Umarım bu ılımlı hava devam eder çünkü ben başta da söyledim kavganın gürültünün bu ülkeye faydası yok. Parti liderleri mutlaka örnek olmak zorundalar. Cumhuriyet Halk Partisi’nin de belirli bir çizgiye gelmesi gerekir. Bu seviyesi düşük söylemlerin seviyesi düşük çağrıların Türk siyasetine, demokrasimize, milletimize faydası yoktur. Bu hava devam etmeli partiler arasında güzel diyaloglar olmalı, görüş alış verişleri olmalı sorunların çözümünde mutlaka işbirliği yapmalılar ve millete örnek olmalıdır.
Uçacak uçmayacak konusu ise, bu referandumda Türkiye’nin bir daha koalisyona muhtaç olmaması demek, yukarıda devletin zirvesinde cumhurbaşkanı başbakan kavgasının bitmesi demek. Bürokrasinin yatırımcının iç dış tüccarların güveni satın alması Türkiye’de artık koalisyon olmayacak halka dayanan cumhurbaşkanlığı sistemi gelecek diye güvenin artarak ülkeye ilgisinin artmasını sağlayacak. Elbette ben inanıyorum ki Türkiye’nin kalkınma hızı artacak.
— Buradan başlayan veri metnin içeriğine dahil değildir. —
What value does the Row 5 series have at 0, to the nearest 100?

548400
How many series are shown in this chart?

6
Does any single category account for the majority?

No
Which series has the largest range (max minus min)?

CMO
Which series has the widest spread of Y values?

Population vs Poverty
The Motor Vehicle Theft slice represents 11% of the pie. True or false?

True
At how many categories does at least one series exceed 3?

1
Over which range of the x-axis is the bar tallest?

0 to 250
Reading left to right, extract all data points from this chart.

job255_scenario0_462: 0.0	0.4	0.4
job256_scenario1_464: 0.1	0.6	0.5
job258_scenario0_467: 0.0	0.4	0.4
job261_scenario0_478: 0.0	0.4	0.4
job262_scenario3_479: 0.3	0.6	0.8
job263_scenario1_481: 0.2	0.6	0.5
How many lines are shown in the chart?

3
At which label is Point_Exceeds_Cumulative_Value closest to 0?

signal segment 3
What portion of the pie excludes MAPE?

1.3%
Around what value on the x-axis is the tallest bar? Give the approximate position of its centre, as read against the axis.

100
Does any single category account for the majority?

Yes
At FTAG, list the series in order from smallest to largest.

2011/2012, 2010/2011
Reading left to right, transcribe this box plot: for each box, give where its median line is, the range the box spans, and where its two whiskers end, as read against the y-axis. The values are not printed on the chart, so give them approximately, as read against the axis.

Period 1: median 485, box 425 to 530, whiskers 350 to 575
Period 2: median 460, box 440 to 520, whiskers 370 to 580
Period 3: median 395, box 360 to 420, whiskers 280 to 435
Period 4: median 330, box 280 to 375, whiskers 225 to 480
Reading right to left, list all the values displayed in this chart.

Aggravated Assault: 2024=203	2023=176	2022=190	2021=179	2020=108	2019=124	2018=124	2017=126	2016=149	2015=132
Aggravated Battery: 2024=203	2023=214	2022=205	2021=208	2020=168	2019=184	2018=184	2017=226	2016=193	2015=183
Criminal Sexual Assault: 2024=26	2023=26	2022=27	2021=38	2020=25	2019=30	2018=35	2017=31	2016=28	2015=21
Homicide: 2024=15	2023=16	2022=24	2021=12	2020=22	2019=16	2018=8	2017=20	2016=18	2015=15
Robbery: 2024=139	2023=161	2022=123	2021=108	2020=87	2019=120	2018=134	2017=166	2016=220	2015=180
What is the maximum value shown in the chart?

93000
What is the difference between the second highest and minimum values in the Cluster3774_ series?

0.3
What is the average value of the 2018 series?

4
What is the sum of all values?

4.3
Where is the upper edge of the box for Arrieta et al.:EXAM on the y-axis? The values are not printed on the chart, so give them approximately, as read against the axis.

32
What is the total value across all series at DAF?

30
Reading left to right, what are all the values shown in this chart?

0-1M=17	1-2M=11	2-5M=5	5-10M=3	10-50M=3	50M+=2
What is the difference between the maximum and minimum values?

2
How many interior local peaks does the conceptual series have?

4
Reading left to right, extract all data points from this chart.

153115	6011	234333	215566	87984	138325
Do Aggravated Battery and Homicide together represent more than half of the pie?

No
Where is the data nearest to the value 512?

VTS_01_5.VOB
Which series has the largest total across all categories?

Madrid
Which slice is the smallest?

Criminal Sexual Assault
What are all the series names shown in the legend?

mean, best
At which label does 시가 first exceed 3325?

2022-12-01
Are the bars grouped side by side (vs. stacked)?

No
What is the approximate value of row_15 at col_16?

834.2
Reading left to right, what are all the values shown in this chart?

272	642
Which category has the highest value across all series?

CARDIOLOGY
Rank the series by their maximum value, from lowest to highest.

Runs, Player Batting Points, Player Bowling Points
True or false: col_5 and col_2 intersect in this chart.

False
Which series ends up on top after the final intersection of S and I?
Batar batmaz demiyoruz. Milletin önüne getirdiğimiz anayasa teklifinde 2019’a kadar mevcut sistem devam edecek. İlgili yasal düzenlemeler tüzük değişiklikleri yapılacak. Ondan sonrada seçim öngörüyoruz olağanüstü bir şart olmazsa şu anda halktan istediğimiz onay 2019’a kadar mevcut sistemin devamı 2019’da da genel seçimle cumhurbaşkanlığı seçiminin birlikte yapılması ve 2019’da da koalisyon ihtimalini ortadan kaldırıyoruz. Bu da ülkemizin geleceği açısından güven verici bir durum.

CHP Milletvekilinin Evet oyu çıkarsa denize dökeriz sözleri ile ilgili düşünceleriniz nelerdir?

Bu söylemler CHP’ye yakışmıyor ama bize de yaradı. Bu ne demek biz denize dökme kavga gürültüden yana değiliz. Bizim işimiz sandıkladır, milletledir. 1950’den beride bu millet sandıkta konuşur 16 Nisan’da da biz sandıkta konuşacağız. Bu zihniyet denize dökülmeyecek ama sandığa dökülecek.

AMERİKA BİRLEŞİK DEVLETLERİ’NİN SİSTEMİ OSMANLI’DAN ESİNLENMEDİR’

Osmanlı ve İslam öncesi dönemde Türk devletlerinin siyasi sistemi Cumhurbaşkanlığı Hükümet Sistemi ile benzerlik gösteriyor mu? Gösteriyorsa tarihimizde var olanı güncelleyecek miyiz?

Sadece bizim sistemimiz Osmanlı sistemine benzemesinin ötesinde herkes bilsin ki Amerika Birleşik Devletleri’nin sistemi de Osmanlıdan esinlenmedir. Amerika oradan çok etkilenmiştir. Bizim bu sistemimizde elbette o sistemlerden benzerlikler taşır ama bizimki yüzde yüz demokratiktir çünkü Osmanlı’da babadan oğul geçen bir padişahlık sistemi varken bizde tamamıyla halkın seçeceği demokratik seçimlerin olacağı bir cumhurbaşkanı seçilecek. 5 yıl süre ile seçilecek en fazla 10 yıl yapacak kanun yapıcı meclisi yine millet seçecek orada ki benzetme Osmanlı’da da bir başkan sultan vardı veziri ile bakanları ülkeyi yönetiyordu anlamında olabilir. Amerika’da oradan esinlenmiştir. Sultanın yerine seçilmiş başkanı getirmiştir. Bizdeki de tamamen yüzde yüz demokratiktir. Bizimki de başka sistemlerden de esinlenen ve bize uygun bir sistemdir.